Assim, com a terceirização indiscriminada, em que se coloca entre o tomador de serviços e o trabalhador a bizarra figura do vendedor do trabalho humano como empregador, lucrando com trabalho alheio, busca-se também extinguir ou praticamente eliminar nas empresas tomadoras (sob a ótica do que hoje acontece) direitos como os que decorrem dos planos de cargos e salários, assim como participação nos lucros e resultados, plano de saúde (tem grande impacto na vida dos brasileiros e as grandes empresas sempre querem se livrar), aviso prévio estendido e, como joia da coroa, praticamente inviabilizar o direito de greve. Até parece óbvio. Se não há vinculo direto nem perenidade, não haveria como falar em direitos cujo pressuposto é a duração do contrato a longo prazo e um projeto de vida na empresa.
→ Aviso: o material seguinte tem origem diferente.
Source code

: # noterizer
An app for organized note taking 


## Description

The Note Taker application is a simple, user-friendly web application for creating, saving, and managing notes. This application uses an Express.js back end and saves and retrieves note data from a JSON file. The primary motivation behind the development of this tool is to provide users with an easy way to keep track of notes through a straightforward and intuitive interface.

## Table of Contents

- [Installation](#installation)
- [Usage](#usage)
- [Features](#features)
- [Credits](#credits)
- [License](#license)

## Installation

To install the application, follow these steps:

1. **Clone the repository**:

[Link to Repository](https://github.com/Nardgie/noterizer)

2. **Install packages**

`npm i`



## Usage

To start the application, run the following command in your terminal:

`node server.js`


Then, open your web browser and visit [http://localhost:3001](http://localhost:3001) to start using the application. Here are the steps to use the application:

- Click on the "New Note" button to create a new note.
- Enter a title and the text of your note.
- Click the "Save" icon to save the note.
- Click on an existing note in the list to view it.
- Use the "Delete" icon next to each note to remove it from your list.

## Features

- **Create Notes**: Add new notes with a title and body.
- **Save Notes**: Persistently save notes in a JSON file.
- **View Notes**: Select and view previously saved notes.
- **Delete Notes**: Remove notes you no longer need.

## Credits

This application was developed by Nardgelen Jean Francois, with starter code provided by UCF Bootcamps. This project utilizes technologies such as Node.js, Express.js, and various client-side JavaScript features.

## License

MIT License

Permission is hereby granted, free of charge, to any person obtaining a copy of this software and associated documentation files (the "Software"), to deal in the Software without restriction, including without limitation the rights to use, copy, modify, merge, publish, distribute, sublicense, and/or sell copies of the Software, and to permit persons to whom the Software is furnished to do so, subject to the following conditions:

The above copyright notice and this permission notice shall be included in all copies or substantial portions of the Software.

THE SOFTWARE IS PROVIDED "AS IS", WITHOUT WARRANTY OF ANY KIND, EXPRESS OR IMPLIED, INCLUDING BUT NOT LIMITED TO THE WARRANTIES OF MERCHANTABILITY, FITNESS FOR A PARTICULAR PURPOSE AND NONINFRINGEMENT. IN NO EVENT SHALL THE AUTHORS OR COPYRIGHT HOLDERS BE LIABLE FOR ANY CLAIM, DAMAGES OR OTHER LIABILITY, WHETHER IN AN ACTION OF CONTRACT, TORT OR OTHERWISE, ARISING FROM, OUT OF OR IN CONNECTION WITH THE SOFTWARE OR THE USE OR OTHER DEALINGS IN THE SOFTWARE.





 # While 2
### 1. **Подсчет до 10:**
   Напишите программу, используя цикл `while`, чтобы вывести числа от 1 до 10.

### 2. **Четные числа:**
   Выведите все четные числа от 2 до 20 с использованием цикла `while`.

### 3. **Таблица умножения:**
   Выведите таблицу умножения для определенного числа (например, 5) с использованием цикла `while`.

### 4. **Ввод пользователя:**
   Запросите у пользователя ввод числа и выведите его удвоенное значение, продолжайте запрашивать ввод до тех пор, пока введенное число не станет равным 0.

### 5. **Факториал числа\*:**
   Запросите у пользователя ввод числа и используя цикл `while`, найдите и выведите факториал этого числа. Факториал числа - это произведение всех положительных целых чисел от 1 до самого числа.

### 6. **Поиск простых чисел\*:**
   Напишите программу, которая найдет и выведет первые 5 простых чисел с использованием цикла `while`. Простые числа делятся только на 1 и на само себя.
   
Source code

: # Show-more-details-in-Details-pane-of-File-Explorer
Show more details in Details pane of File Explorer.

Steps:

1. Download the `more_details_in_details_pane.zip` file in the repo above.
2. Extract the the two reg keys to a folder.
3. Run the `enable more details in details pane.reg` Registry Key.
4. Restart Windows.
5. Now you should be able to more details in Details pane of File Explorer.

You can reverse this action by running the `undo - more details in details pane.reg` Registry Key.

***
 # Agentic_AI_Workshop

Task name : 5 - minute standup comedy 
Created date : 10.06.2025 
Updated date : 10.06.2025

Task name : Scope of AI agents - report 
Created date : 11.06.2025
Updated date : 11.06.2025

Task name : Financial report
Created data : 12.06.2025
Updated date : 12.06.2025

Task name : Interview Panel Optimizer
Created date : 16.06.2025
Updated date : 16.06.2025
Esses danos quase ocultos (que certamente gerarão ainda mais controvérsias no Poder Judiciário), logo seriam sentidos mais adiante, ao argumento de inexistência de relação jurídica direta, mas intermediada, despejados como ônus da empresa prestadora, como hoje já se faz, agravando ainda mais o fosso da desigualdade entre os cenários da contratação direta e terceirizada.
Por outro lado, impedido o tomador de serviços de comandar a relação de emprego terceirizada e funcionando o mercador de supostas especialidades como intermediário, desloca-se o poder de mando para uma pletora de empresas (cada uma com um só objeto) e o conflito trabalhista de natureza coletiva, em sua dimensão política, pode tornar-se difuso, atenuado e pouco consistente do ponto de vista da pressão sobre o capital.
O que aparentemente pode ser um “golpe de mestre”, acaba por multiplicar o caos, desorganizando a atividade sindical no cenário em que a lei de greve brasileira poderá já não responder aos limites da nova realidade, que dela poderá vingar-se, da truculência legislativa que produziria um ambiente impreciso, impondo, pela força dos fatos, o chamamento ao processo coletivo de negociação dos responsáveis econômicos.
Em outras palavras, se esse desastroso projeto de lei tem alguma potencialidade esse risco é o de suprimir garantias sociais, desorganizar a produção, acirrar ânimos e colocar ainda mais a economia do país do xeque.
E para que não haja engano, não custa lembrar mais uma memória de Adam Smith, contida na seguinte passagem de a Riqueza das Nações sobre a baixa dos salários, ao dizer que tal medida “(..) aumenta os lucros do capital e consequentemente também os juros do dinheiro. Pelo fato de baixarem os salários, os donos do capital remanescente na sociedade têm condições para colocar suas mercadorias no mercado com despesas menores que antes, podendo vendê-las mais caro.
(..) Portanto , suas mercadorias custam menos para eles, porém eles as vendem mais caro.”
Haverá consumidores suficientes para adquirir tais mercadorias com a redução salarial em massa? São muitas as graves questões e as perguntas e a sociedade brasileira merece saber as respostas!
Que o povo brasileiro não seja enganado, portanto, e que haja o mínimo de racionalidade na discussão sobre o projeto no Senado.